Rashmi Silva

Personal information
- Full name: Hanthana Dewage Rashmi Sewandi Silva
- Born: 4 December 2000 (age 25) Colombo, Sri Lanka
- Batting: Right-handed
- Bowling: Right-arm leg break
- Role: Bowler

International information
- National side: Sri Lanka;
- ODI debut (cap 74): 1 July 2022 v India
- Last ODI: 7 July 2022 v India

Domestic team information
- 2021/22–present: Sri Lanka Navy Sports Club

Career statistics
| Competition | WODI |
| Matches | 2 |
| Runs scored | 25 |
| Batting average | 12.50 |
| 100s/50s | 0/0 |
| Top score | 18 |
| Balls bowled | 72 |
| Wickets | 2 |
| Bowling average | 41.50 |
| 5 wickets in innings | 0 |
| 10 wickets in match | 0 |
| Best bowling | 2/53 |
| Catches/stumpings | 0/– |
- Source: Cricinfo, 4 February 2023

= Rashmi Silva =

Sri Lankan cricketer

Hanthana Dewage Rashmi Sewandi Silva (born 4 December 2000, known as Rashmi Silva) is a Sri Lankan cricketer who currently plays for Sri Lanka Navy Sports Club and Sri Lanka.

==International career==
In June 2022, Silva was named in Sri Lanka's Women's One Day International squad for the series against India. She made her WODI debut on 1 July 2022 against India.

She was part of Sri Lanka's team for the cricket tournament at the 2022 Commonwealth Games in Birmingham, England.

Listed records
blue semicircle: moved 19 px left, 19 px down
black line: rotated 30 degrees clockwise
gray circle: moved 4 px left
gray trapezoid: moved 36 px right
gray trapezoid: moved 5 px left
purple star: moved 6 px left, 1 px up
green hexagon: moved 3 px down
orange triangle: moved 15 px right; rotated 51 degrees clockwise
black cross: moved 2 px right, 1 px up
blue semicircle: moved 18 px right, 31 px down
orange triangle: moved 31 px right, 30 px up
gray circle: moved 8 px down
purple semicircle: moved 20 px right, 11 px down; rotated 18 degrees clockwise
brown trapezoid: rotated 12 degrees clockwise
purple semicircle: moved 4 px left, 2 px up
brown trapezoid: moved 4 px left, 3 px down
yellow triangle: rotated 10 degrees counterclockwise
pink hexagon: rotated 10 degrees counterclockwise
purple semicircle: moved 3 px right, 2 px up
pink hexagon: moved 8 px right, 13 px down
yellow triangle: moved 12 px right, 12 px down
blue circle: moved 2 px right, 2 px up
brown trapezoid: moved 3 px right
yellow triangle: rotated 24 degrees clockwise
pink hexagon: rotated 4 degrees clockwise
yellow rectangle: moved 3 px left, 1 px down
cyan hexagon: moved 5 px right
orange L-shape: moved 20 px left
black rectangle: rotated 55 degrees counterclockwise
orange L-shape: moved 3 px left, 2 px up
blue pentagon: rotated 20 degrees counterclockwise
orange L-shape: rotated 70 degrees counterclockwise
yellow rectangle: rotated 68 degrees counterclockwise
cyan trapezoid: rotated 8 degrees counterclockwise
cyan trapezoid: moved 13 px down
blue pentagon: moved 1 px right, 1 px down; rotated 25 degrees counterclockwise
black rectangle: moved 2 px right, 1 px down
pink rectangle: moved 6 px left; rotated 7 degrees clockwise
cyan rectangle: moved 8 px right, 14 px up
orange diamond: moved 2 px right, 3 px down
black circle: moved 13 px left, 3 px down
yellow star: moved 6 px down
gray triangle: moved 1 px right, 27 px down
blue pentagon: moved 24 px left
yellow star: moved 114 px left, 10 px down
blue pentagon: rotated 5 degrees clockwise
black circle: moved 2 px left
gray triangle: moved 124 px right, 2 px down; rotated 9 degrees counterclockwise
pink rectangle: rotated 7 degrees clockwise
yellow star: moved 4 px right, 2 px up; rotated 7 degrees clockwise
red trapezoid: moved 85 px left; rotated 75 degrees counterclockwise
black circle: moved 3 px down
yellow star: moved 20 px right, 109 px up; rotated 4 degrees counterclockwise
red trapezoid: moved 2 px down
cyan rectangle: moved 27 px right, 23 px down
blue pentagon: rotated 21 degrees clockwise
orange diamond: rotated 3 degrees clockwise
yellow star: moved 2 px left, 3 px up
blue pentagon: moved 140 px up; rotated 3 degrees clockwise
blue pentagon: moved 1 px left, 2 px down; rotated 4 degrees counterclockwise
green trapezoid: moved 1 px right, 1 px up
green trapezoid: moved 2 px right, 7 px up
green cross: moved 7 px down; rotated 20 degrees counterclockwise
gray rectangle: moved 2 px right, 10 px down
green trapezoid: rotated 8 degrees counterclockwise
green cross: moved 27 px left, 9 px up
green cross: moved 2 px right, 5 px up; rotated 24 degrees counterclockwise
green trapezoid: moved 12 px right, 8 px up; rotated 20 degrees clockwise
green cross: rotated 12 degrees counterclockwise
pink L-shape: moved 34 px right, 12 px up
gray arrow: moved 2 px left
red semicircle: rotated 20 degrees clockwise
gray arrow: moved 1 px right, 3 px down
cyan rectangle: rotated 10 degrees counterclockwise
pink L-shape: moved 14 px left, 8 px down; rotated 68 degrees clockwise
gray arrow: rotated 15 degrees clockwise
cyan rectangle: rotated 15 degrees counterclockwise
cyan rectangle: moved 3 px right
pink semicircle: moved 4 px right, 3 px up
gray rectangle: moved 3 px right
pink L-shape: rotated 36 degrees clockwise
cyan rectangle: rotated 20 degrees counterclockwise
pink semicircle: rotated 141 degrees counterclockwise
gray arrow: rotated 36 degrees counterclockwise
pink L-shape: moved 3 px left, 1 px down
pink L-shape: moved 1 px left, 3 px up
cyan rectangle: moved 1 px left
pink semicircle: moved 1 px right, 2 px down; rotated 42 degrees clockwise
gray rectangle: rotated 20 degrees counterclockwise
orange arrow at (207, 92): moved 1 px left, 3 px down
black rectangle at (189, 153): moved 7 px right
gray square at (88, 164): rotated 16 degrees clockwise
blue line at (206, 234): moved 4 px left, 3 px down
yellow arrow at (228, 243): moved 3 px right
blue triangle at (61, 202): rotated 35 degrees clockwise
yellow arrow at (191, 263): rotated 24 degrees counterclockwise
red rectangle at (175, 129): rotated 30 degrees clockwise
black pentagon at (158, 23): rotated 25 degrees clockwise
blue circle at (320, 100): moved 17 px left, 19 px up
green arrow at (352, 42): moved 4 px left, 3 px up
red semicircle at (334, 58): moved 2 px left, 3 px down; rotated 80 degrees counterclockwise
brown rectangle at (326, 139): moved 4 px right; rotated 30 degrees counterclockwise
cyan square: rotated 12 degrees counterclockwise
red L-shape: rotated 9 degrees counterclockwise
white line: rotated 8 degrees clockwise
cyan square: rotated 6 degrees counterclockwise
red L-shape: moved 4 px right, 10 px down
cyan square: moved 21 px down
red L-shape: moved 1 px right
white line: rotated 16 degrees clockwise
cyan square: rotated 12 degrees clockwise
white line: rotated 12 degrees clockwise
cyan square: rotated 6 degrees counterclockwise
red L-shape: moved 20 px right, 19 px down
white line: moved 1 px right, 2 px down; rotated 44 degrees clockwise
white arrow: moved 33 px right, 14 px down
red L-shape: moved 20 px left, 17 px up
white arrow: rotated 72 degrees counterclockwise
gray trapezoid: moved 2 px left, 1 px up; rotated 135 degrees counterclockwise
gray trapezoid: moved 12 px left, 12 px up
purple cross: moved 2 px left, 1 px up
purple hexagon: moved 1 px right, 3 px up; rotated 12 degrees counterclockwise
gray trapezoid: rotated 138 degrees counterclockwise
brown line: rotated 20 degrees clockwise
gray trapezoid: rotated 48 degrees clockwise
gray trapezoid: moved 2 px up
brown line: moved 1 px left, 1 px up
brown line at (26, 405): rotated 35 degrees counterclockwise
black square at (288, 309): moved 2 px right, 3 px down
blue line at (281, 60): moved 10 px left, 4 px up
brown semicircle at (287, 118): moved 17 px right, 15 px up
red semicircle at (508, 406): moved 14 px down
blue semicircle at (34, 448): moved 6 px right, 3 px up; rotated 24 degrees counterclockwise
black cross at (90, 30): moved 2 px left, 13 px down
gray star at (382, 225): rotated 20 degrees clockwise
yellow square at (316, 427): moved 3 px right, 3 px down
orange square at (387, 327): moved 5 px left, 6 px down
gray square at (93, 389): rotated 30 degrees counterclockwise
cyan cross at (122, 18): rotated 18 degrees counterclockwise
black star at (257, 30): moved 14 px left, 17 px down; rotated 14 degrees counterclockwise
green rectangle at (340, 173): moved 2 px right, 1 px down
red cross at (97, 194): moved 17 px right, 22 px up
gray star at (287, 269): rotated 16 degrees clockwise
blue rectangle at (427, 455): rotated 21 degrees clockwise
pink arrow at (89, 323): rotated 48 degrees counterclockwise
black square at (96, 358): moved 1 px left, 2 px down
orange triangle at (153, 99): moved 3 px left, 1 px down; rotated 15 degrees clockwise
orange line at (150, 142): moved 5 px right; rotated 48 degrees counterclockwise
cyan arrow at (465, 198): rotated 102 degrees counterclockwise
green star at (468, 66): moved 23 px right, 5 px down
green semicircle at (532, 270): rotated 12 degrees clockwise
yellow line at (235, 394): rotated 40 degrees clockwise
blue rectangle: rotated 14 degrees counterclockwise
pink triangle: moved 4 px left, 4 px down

Task statement
Reproduce the passage from the Rashmi Silva article above, starting with "Hanthana Dewage Rashmi Sewandi Silva (born" and going on through "2022 against India.", keeping every word and mark unchanged.

Task response
Hanthana Dewage Rashmi Sewandi Silva (born 4 December 2000, known as Rashmi Silva) is a Sri Lankan cricketer who currently plays for Sri Lanka Navy Sports Club and Sri Lanka.

==International career==
In June 2022, Silva was named in Sri Lanka's Women's One Day International squad for the series against India. She made her WODI debut on 1 July 2022 against India.